Jul
13
Written by:
Mark Lavergne
7/13/2009 3:04 PM
Perhaps now the Perry campaign can stop wisecracking about how it's not too late for Kay Bailey Hutchison to flake out of the race again. She announced today at the Dallas County GOP headquarters, saying:
"I'm running for governor because I want results, not politics."
She announced that her exploratory committee was officially closed and that the first leg of the campaign for Governor of Texas was starting. She said that a formal statewide announcement tour would happen in August.
She also announced that she has raised about $6.7 million and currently has a total of about $12.5 million cash on hand for the race.
Perry has announced $4.2 million raised since the veto period expired, freeing him to fundraise, and $9.3 million cash on hand. (The remaining question is how wisely the two candidates can spend their respective funds. Can one get more bang for his or her buck than the other?)
Hutchison announced her $6.7 million came from 6,500 donors, whereas Perry announced his $4.2 million came from 1,076 donors.
Hutchison's speech served to lay out what will probably be themes of her campaign as it continues. 1) The primary race is about the identity and strength of the Republican Party in Texas. She indicated that Gov. Rick Perry has served to "narrow the base" of the GOP in Texas, and said the state needs statewide officeholders who will "reach out and bring people in" with dialogue about the ideas and the principles of the party. 2) She pointed to several ongoing problems in the state, including the highest property tax rates of any state in the nation, and the highest dropout rates, utility and insurance rates "among the highest in America," a department of transportation that she described as "arrogant," and insufficient property rights protections. (She did, however, praise the lack of an income tax and the fact that Texas is a right-to-work state -- neither of which Perry can take credit for.)
She also responded to the long running criticism from the Perry camp that Hutchison is "Washington," and would bring Washington's liberal big-government policies home to roost in Texas.
Kay's response: Perry's all talk, and she is walking the walk. "I'm as anti-Washington as he is and I'm doing something about it," Hutchison said. "I'm not talking, I'm doing." (She will still have to explain why she voted for the $787 billion HR 1 bill, the so-called "stimulus" package that has been criticized left and right by fiscal conservatives and pundits who view basically as a huge spending bill that does anything but stimulate private sector economic activity.)
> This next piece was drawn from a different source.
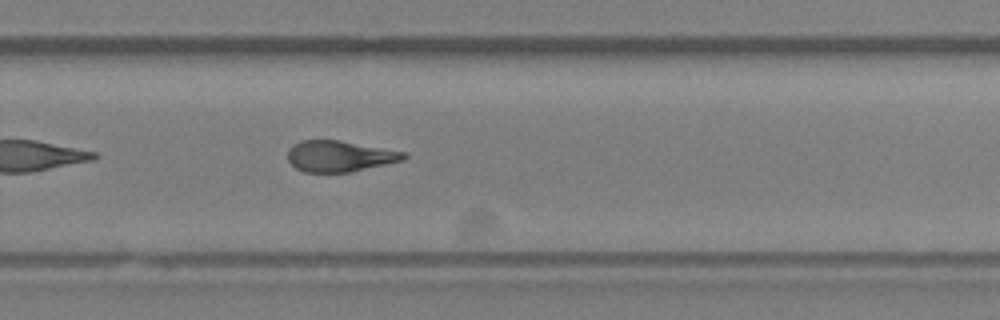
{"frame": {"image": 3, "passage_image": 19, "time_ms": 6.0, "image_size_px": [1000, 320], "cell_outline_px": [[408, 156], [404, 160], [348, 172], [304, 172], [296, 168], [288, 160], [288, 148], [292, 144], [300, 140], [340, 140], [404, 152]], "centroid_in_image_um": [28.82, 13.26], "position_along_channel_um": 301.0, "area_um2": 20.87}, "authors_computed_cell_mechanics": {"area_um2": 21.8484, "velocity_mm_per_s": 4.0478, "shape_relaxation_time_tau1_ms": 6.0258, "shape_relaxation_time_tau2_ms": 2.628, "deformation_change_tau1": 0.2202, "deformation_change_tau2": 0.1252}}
"The weak finance numbers by the Senator continue to show a campaign in disarray," said Perry campaign spokesman Mark Miner. He continued: "It's certainly not a good investment to have spent $2.2 million and drop 25 points," referring to a February 2009 poll showing Perry trailing Hutchison by 25 points -- a lead that recent polls indicate have now evaporated.
Asked about those recent polls, which indicated a 12-point lead for Perry in the primary, she argued that the two polls are really just one poll, that they were done in the same time period by the same people. Further, she said she did not agree with the results of the polls, having seen polls herself that indicated she was leading the race. She also said that there are many undecided likely voters in the race because her campaign had not yet started. Now it has.